►
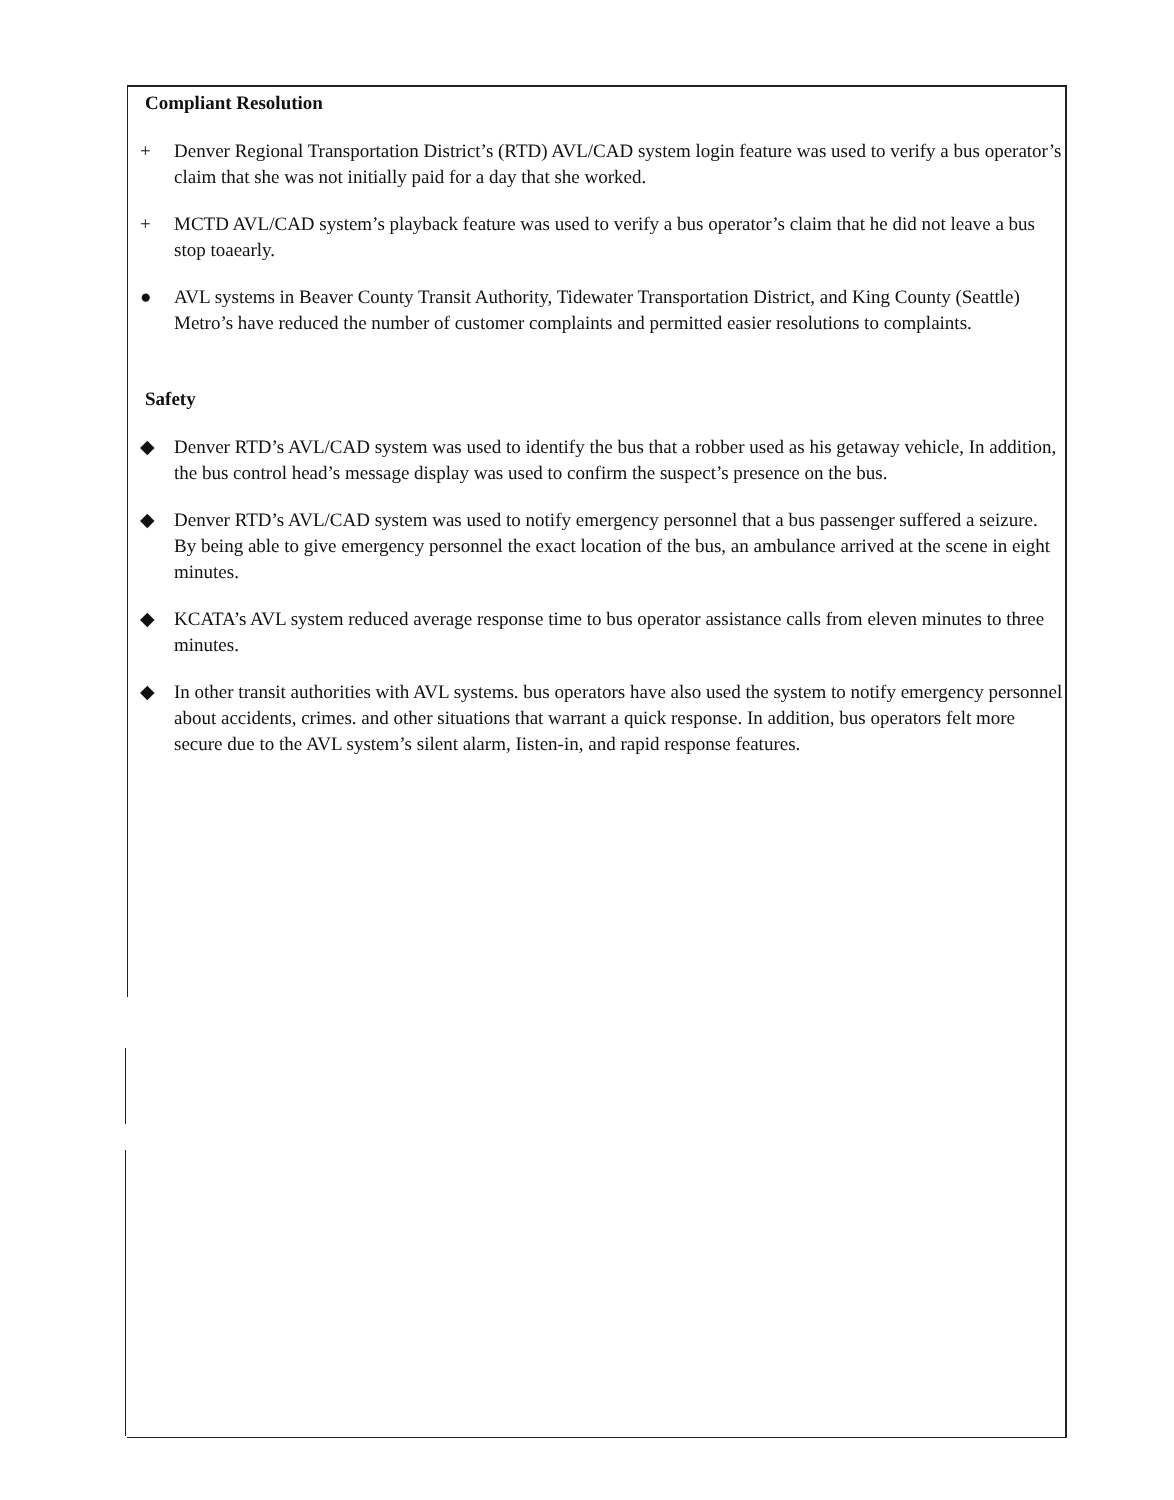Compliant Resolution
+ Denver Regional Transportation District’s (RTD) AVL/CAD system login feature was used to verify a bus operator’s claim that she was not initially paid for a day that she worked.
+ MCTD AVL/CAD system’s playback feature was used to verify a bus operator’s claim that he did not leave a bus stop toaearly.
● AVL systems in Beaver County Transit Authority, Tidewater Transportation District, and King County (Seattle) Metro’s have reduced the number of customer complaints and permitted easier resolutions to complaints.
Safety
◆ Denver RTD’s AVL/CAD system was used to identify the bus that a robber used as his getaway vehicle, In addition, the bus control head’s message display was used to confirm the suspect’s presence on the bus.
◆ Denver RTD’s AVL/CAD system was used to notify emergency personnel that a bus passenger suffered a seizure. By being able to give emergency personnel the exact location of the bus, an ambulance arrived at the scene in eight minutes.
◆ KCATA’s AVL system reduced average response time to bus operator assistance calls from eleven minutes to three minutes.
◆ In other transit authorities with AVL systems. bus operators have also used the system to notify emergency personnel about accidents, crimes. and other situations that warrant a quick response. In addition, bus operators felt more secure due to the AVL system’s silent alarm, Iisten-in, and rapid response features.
◄
►
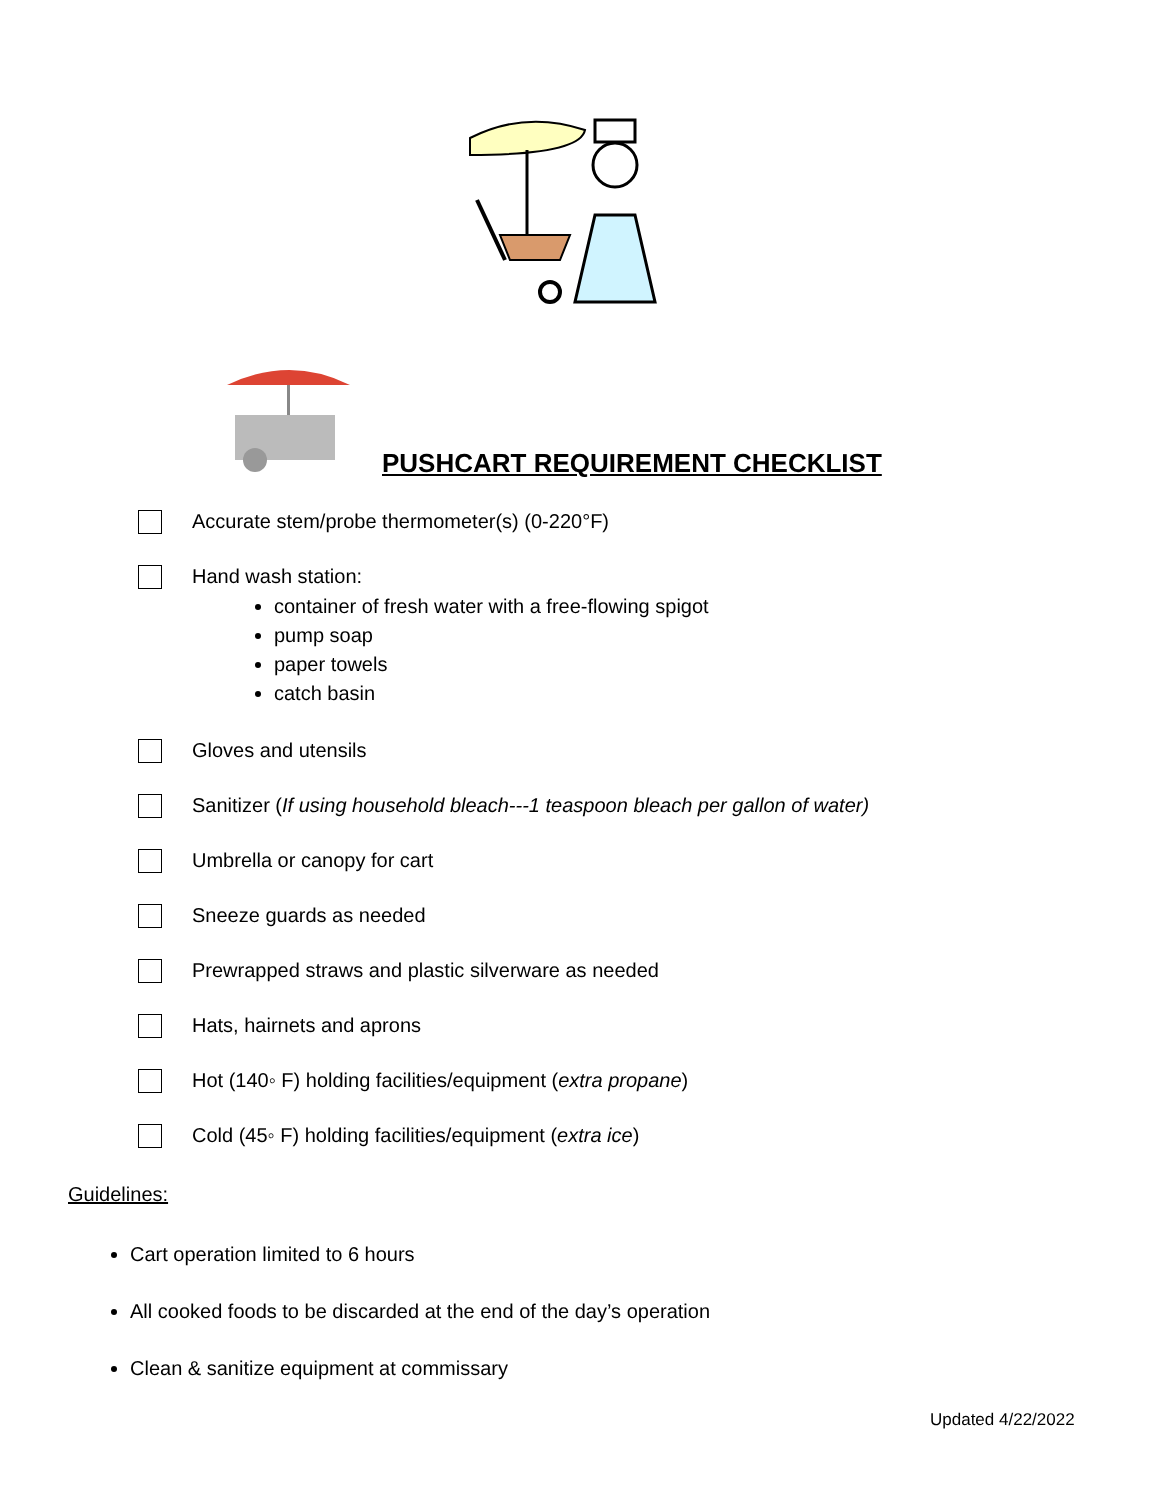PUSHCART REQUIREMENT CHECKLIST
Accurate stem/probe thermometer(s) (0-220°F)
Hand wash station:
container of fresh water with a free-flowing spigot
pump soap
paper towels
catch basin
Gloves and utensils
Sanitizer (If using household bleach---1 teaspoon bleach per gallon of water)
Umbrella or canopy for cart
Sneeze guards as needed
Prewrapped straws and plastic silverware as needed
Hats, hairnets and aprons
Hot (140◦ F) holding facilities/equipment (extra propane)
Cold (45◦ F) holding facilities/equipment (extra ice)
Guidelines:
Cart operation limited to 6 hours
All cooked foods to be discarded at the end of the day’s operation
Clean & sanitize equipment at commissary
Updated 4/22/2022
◄
All that belongs in your answer is the stretch of entries above from the line with "Sanitizer (If using" through the line with "Updated 4/22/2022", printed exactly.

▶ _Your solution_:
Sanitizer (If using household bleach---1 teaspoon bleach per gallon of water)
Umbrella or canopy for cart
Sneeze guards as needed
Prewrapped straws and plastic silverware as needed
Hats, hairnets and aprons
Hot (140◦ F) holding facilities/equipment (extra propane)
Cold (45◦ F) holding facilities/equipment (extra ice)
Guidelines:
Cart operation limited to 6 hours
All cooked foods to be discarded at the end of the day’s operation
Clean & sanitize equipment at commissary
Updated 4/22/2022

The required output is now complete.